[Opening Information shown section]

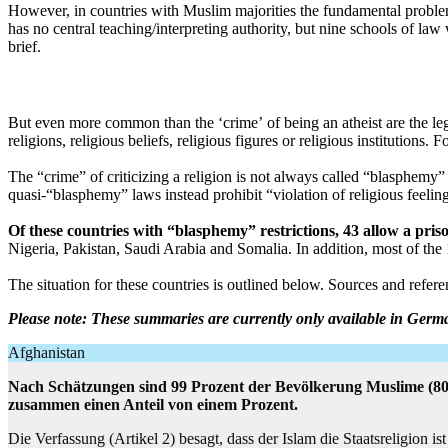
However, in countries with Muslim majorities the fundamental problem 
has no central teaching/interpreting authority, but nine schools of law 
brief.
But even more common than the ‘crime’ of being an atheist are the le
religions, religious beliefs, religious figures or religious institution
The “crime” of criticizing a religion is not always called “blasphemy
quasi-“blasphemy” laws instead prohibit “violation of religious feelin
Of these countries with “blasphemy” restrictions, 43 allow a priso
Nigeria, Pakistan, Saudi Arabia and Somalia. In addition, most of the
The situation for these countries is outlined below. Sources and referen
Please note: These summaries are currently only available in Germ
Afghanistan
Nach Schätzungen sind 99 Prozent der Bevölkerung Muslime (80 P
zusammen einen Anteil von einem Prozent.
Die Verfassung (Artikel 2) besagt, dass der Islam die Staatsreligio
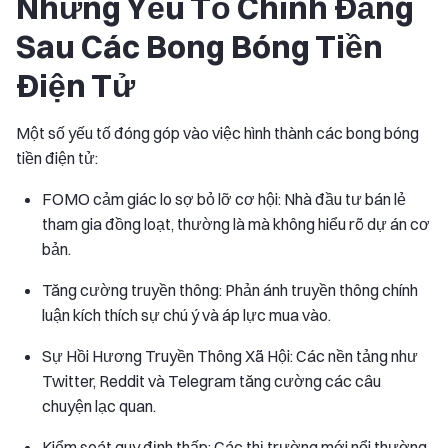
Những Yếu Tố Chính Đằng
Sau Các Bong Bóng Tiền
Điện Tử
Một số yếu tố đóng góp vào việc hình thành các bong bóng
tiền điện tử:
FOMO cảm giác lo sợ bỏ lỡ cơ hội: Nhà đầu tư bán lẻ
tham gia đồng loạt, thường là mà không hiểu rõ dự án cơ
bản.
Tăng cường truyền thông: Phản ánh truyền thông chính
luận kích thích sự chú ý và áp lực mua vào.
Sự Hồi Hương Truyền Thông Xã Hội: Các nền tảng như
Twitter, Reddit và Telegram tăng cường các câu
chuyện lạc quan.
Kiểm soát quy định thấp: Các thị trường mới nổi thường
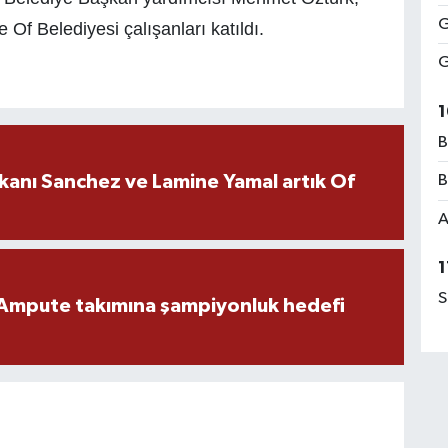
G
 Of Belediyesi çalışanları katıldı.
G
1
B
kanı Sanchez ve Lamine Yamal artık Of
B
A
1
S
Ampute takımına şampiyonluk hedefi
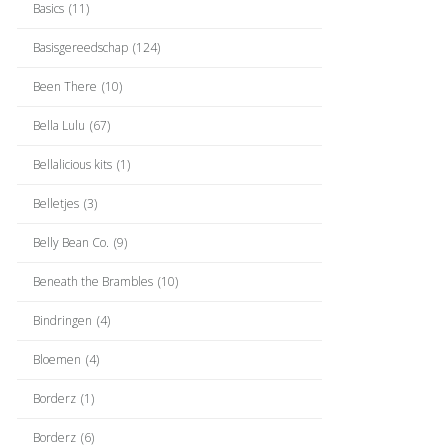
Basics
(11)
Basisgereedschap
(124)
Been There
(10)
Bella Lulu
(67)
Bellalicious kits
(1)
Belletjes
(3)
Belly Bean Co.
(9)
Beneath the Brambles
(10)
Bindringen
(4)
Bloemen
(4)
Borderz
(1)
Borderz
(6)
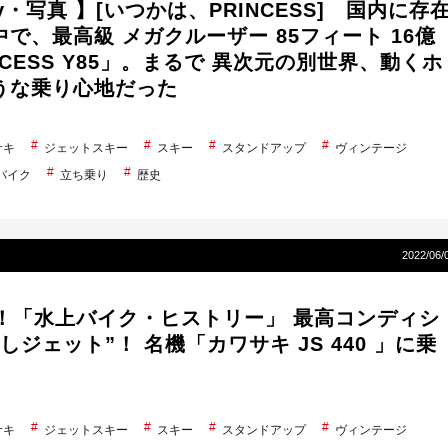
ery・写真 】[いつかは、PRINCESS] 国内に存
で、最高級 メガクルーザー 85フィート 16億
NCESS Y85」。まるで 異次元の別世界、動くホ
うな乗り心地だった
サキ
ジェットスキー
スキー
スタンドアップ
ヴィンテージ
バイク
立ち乗り
歴史
2022/06/
年！「水上バイク・ヒストリー」 最高コンディシ
しジェット”！ 名機「カワサキ JS 440 」に乗
サキ
ジェットスキー
スキー
スタンドアップ
ヴィンテージ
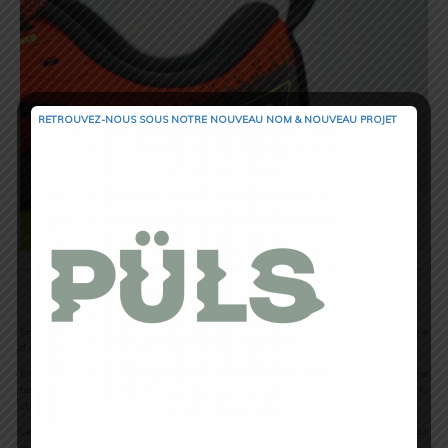
RETROUVEZ-NOUS SOUS NOTRE NOUVEAU NOM & NOUVEAU PROJET
Semelle intermédiaire
En DNA Loft v2
.
Elle offre un bon amorti. Le DNA Loft v2 est une technologie
d’amorti. En effet c’est une mousse spéciale qui combine douceur et légèreté.
Elle absorbe bien les chocs, ce qui rend alors la course plus confortable. En même
temps, elle reste assez réactive pour que les pieds ne s’enfoncent pas trop dans la
chaussure.
Le DNA Loft v2 permet d’avoir une sensation agréable sous le pied. Et ce, quelque soit
la morphologie du coureur ou encore de sa course.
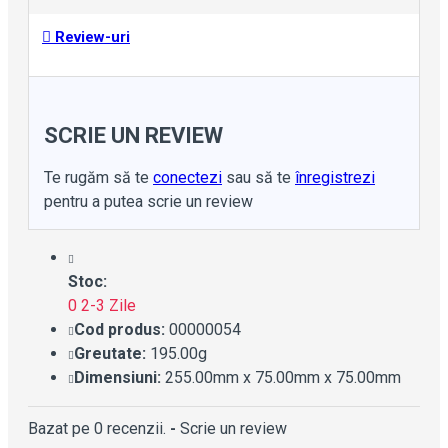
Review-uri
SCRIE UN REVIEW
Te rugăm să te
conectezi
sau să te
înregistrezi
pentru a putea scrie un review
Stoc:
0 2-3 Zile
Cod produs:
00000054
Greutate:
195.00g
Dimensiuni:
255.00mm x 75.00mm x 75.00mm
Bazat pe 0 recenzii.
-
Scrie un review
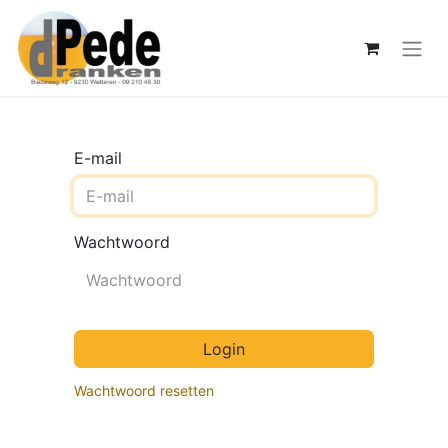
E-mail
Wachtwoord
Login
Wachtwoord resetten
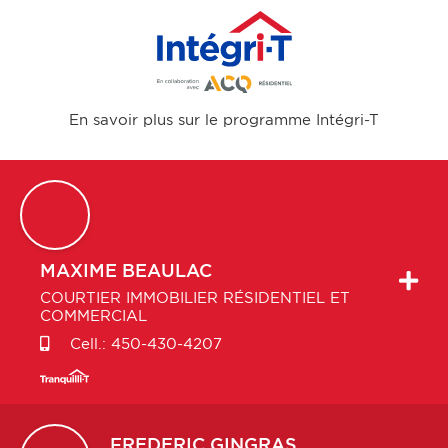
En savoir plus sur le programme Intégri-T
MAXIME
BEAULAC
COURTIER IMMOBILIER RÉSIDENTIEL ET
COMMERCIAL
Cell.:
450-430-4207
FREDERIC
GINGRAS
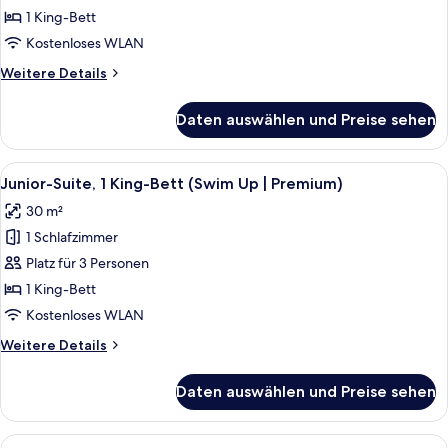
Child)
Meerblick
1 King-Bett
(Deluxe
Kostenloses WLAN
|
Weitere
Weitere Details
3
Details
Adults
für
Daten auswählen und Preise sehen
Familien-
+
Suite,
2
1 King-
Alle
Ein modernes Schlafzimmer mit einem 
Children)
6
Bett,
Junior-Suite, 1 King-Bett (Swim Up | Premium)
Fotos
anzeigen
Meerblick
30 m²
(Deluxe
für
|
1 Schlafzimmer
Junior-
3
Suite,
Platz für 3 Personen
Adults
1 King-
+
1 King-Bett
2
Bett
Kostenloses WLAN
Children)
(Swim
Weitere
Weitere Details
Up
Details
|
für
Daten auswählen und Preise sehen
Junior-
Premium)
Suite,
anzeigen
1 King-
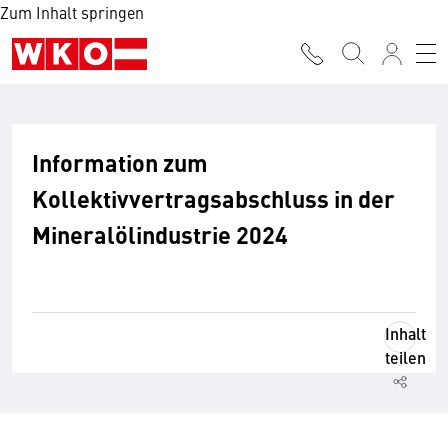
Zum Inhalt springen
Information zum
Kollektivvertragsabschluss in der
Mineralölindustrie 2024
Inhalt
teilen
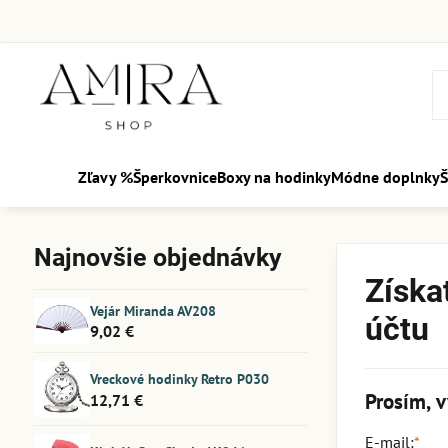
Zľavy %
Šperkovnice
Boxy na hodinky
Módne doplnky
Š
Najnovšie objednávky
Získa
Vejár Miranda AV208
účtu
9,02 €
Vreckové hodinky Retro P030
Prosím, v
12,71 €
E-mail:
*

[Closing Information shown section]

- _Description of the task_
Repeat the data exactly, dropping every picture it holds.

- _Exercise solution_
However, in countries with Muslim majorities the fundamental problem 
has no central teaching/interpreting authority, but nine schools of law 
brief.
But even more common than the ‘crime’ of being an atheist are the le
religions, religious beliefs, religious figures or religious institution
The “crime” of criticizing a religion is not always called “blasphemy
quasi-“blasphemy” laws instead prohibit “violation of religious feelin
Of these countries with “blasphemy” restrictions, 43 allow a priso
Nigeria, Pakistan, Saudi Arabia and Somalia. In addition, most of the
The situation for these countries is outlined below. Sources and referen
Please note: These summaries are currently only available in Germ
Afghanistan
Nach Schätzungen sind 99 Prozent der Bevölkerung Muslime (80 P
zusammen einen Anteil von einem Prozent.
Die Verfassung (Artikel 2) besagt, dass der Islam die Staatsreligio
Những Yếu Tố Chính Đằng
Sau Các Bong Bóng Tiền
Điện Tử
Một số yếu tố đóng góp vào việc hình thành các bong bóng
tiền điện tử:
FOMO cảm giác lo sợ bỏ lỡ cơ hội: Nhà đầu tư bán lẻ
tham gia đồng loạt, thường là mà không hiểu rõ dự án cơ
bản.
Tăng cường truyền thông: Phản ánh truyền thông chính
luận kích thích sự chú ý và áp lực mua vào.
Sự Hồi Hương Truyền Thông Xã Hội: Các nền tảng như
Twitter, Reddit và Telegram tăng cường các câu
chuyện lạc quan.
Kiểm soát quy định thấp: Các thị trường mới nổi thường
G
 Of Belediyesi çalışanları katıldı.
G
1
B
kanı Sanchez ve Lamine Yamal artık Of
B
A
1
S
Ampute takımına şampiyonluk hedefi
Basics
(11)
Basisgereedschap
(124)
Been There
(10)
Bella Lulu
(67)
Bellalicious kits
(1)
Belletjes
(3)
Belly Bean Co.
(9)
Beneath the Brambles
(10)
Bindringen
(4)
Bloemen
(4)
Borderz
(1)
Borderz
(6)
ery・写真 】[いつかは、PRINCESS] 国内に存
で、最高級 メガクルーザー 85フィート 16億
NCESS Y85」。まるで 異次元の別世界、動くホ
うな乗り心地だった
サキ
ジェットスキー
スキー
スタンドアップ
ヴィンテージ
バイク
立ち乗り
歴史
2022/06/
年！「水上バイク・ヒストリー」 最高コンディシ
しジェット”！ 名機「カワサキ JS 440 」に乗
サキ
ジェットスキー
スキー
スタンドアップ
ヴィンテージ
RETROUVEZ-NOUS SOUS NOTRE NOUVEAU NOM & NOUVEAU PROJET
Semelle intermédiaire
En DNA Loft v2
.
Elle offre un bon amorti. Le DNA Loft v2 est une technologie
d’amorti. En effet c’est une mousse spéciale qui combine douceur et légèreté.
Elle absorbe bien les chocs, ce qui rend alors la course plus confortable. En même
temps, elle reste assez réactive pour que les pieds ne s’enfoncent pas trop dans la
chaussure.
Le DNA Loft v2 permet d’avoir une sensation agréable sous le pied. Et ce, quelque soit
la morphologie du coureur ou encore de sa course.
Review-uri
SCRIE UN REVIEW
Te rugăm să te
conectezi
sau să te
înregistrezi
pentru a putea scrie un review
Stoc:
0 2-3 Zile
Cod produs:
00000054
Greutate:
195.00g
Dimensiuni:
255.00mm x 75.00mm x 75.00mm
Bazat pe 0 recenzii.
-
Scrie un review
E-mail
Wachtwoord
Login
Wachtwoord resetten
En savoir plus sur le programme Intégri-T
MAXIME
BEAULAC
COURTIER IMMOBILIER RÉSIDENTIEL ET
COMMERCIAL
Cell.:
450-430-4207
FREDERIC
GINGRAS
Child)
Meerblick
1 King-Bett
(Deluxe
Kostenloses WLAN
|
Weitere
Weitere Details
3
Details
Adults
für
Daten auswählen und Preise sehen
Familien-
+
Suite,
2
1 King-
Alle
Ein modernes Schlafzimmer mit einem 
Children)
6
Bett,
Junior-Suite, 1 King-Bett (Swim Up | Premium)
Fotos
anzeigen
Meerblick
30 m²
(Deluxe
für
|
1 Schlafzimmer
Junior-
3
Suite,
Platz für 3 Personen
Adults
1 King-
+
1 King-Bett
2
Bett
Kostenloses WLAN
Children)
(Swim
Weitere
Weitere Details
Up
Details
|
für
Daten auswählen und Preise sehen
Junior-
Premium)
Suite,
anzeigen
1 King-
Zum Inhalt springen
Information zum
Kollektivvertragsabschluss in der
Mineralölindustrie 2024
Inhalt
teilen
Zľavy %
Šperkovnice
Boxy na hodinky
Módne doplnky
Š
Najnovšie objednávky
Získa
Vejár Miranda AV208
účtu
9,02 €
Vreckové hodinky Retro P030
Prosím, v
12,71 €
E-mail:
*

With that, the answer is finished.